### EXERCISE DETAILS
Continue the incident retro on the images search outage, starting after its last sentence.

EXERCISE TEXT Block Start

Incident retro - Images search down

Incident from: 2023-06-26

Incident until: 2023-06-26

Retro held: 2023-06-27

Timeline

See https://wellcome.slack.com/archives/C01FBFSDLUA/p1686565392141259

26 June 2023

17.07 AG mmmh there doesn't seem to be much in the indexes I'm going to scale down for the night and look at it tomorrow

Incident actually starts here, when AG runs terraform to scale down the services tasked with ingesting and indexing the catalogue into the newly created pipeline-2023-06-26 (so as not to pay for the extra resources overnight since full reindex would only be run 27 june)

However, running the command without targeting the specific pipeline-2023-06-26 applied some config to the live pipeline-2023-06-09 that was only intended for the pipeline-2023-06-26, rendering the index basically “unqueryable”

EXERCISE TEXT Block End
DATA SHOWN Block Start

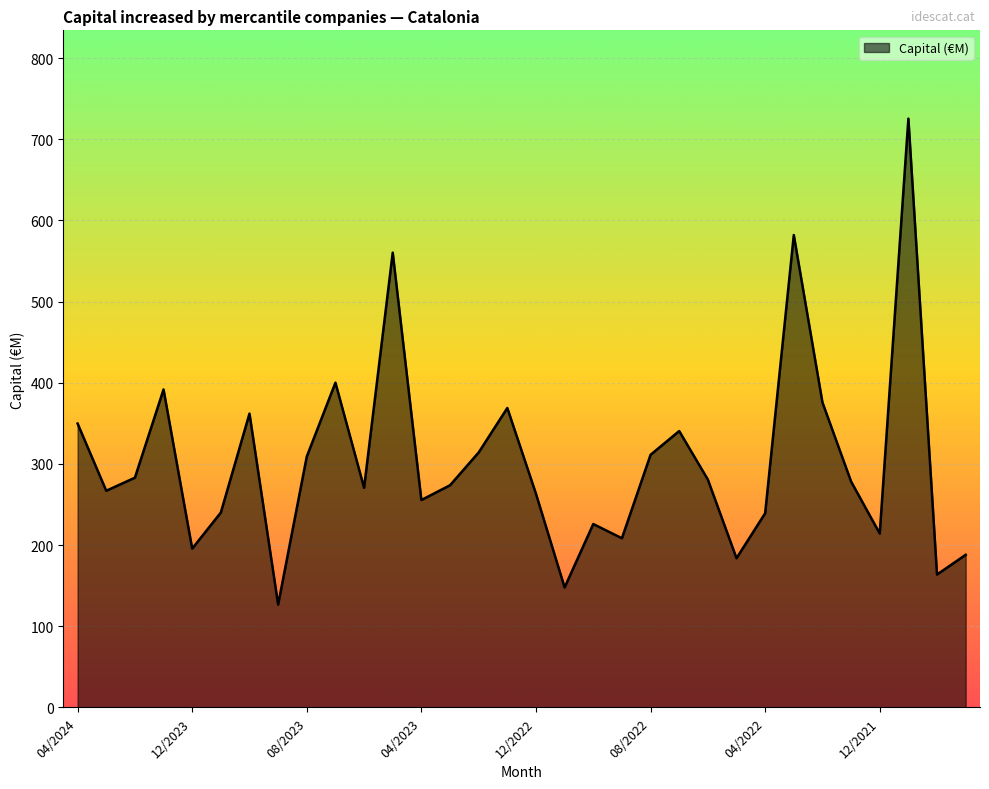

What is the maximum value shown in the chart?

725.4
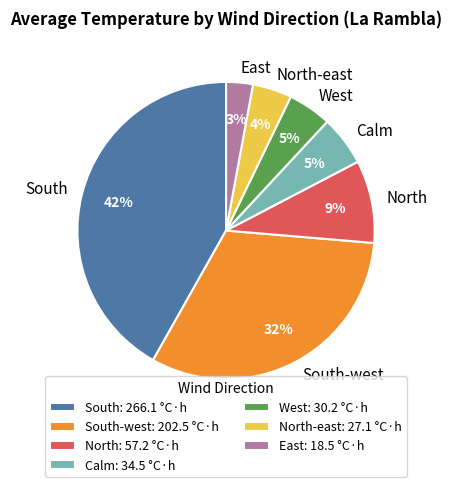

The North-east slice represents 4% of the pie. True or false?

True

DATA SHOWN Block End

### REPLY
AG [colour vectors] Perform reindex (actually catalogue-pipeline) #664

17.23 Updown down alerts for API: Images: Image

See https://wellcome.slack.com/archives/CQ720BG02/p1687796574334019 Realising the index mapping is wrong for pipeline-2023-06-09 AG runs terraform cmd to put it back the way it should be

17.55 AG Image search is down at the moment because of some tangle I got myself into

17.57 JP OK - it looks like (guessing) when Terraform is asked to do a non-additive mapping change it destroys and recreates the index As a GET images-indexed-2023-06-09/_count is giving me 39 images Obviously that’s not ideal However I think the number in images-augmented looks correct

18.05 JP ran the reingest for display script that only ingested the 39 documents that were in the API index.

18.09 JP started ingesting all the documents from the previous stage of the images pipeline

18.39 Up API: Images: Image

19.25 Up Experience: Works: Images (origin) Experience: Works: Images (cached)

20.30 reingestion completed

Analysis of causes

  • (PB) When I wrote the new way of creating indices, I didn’t sufficiently poka-yoke [mistake-proof] it. There wasn’t a safeguard against destroy-and-replace on existing indices.

  • (PB) pipeline/terraform/modules/pipeline_indices/main.tf has the config dates in it.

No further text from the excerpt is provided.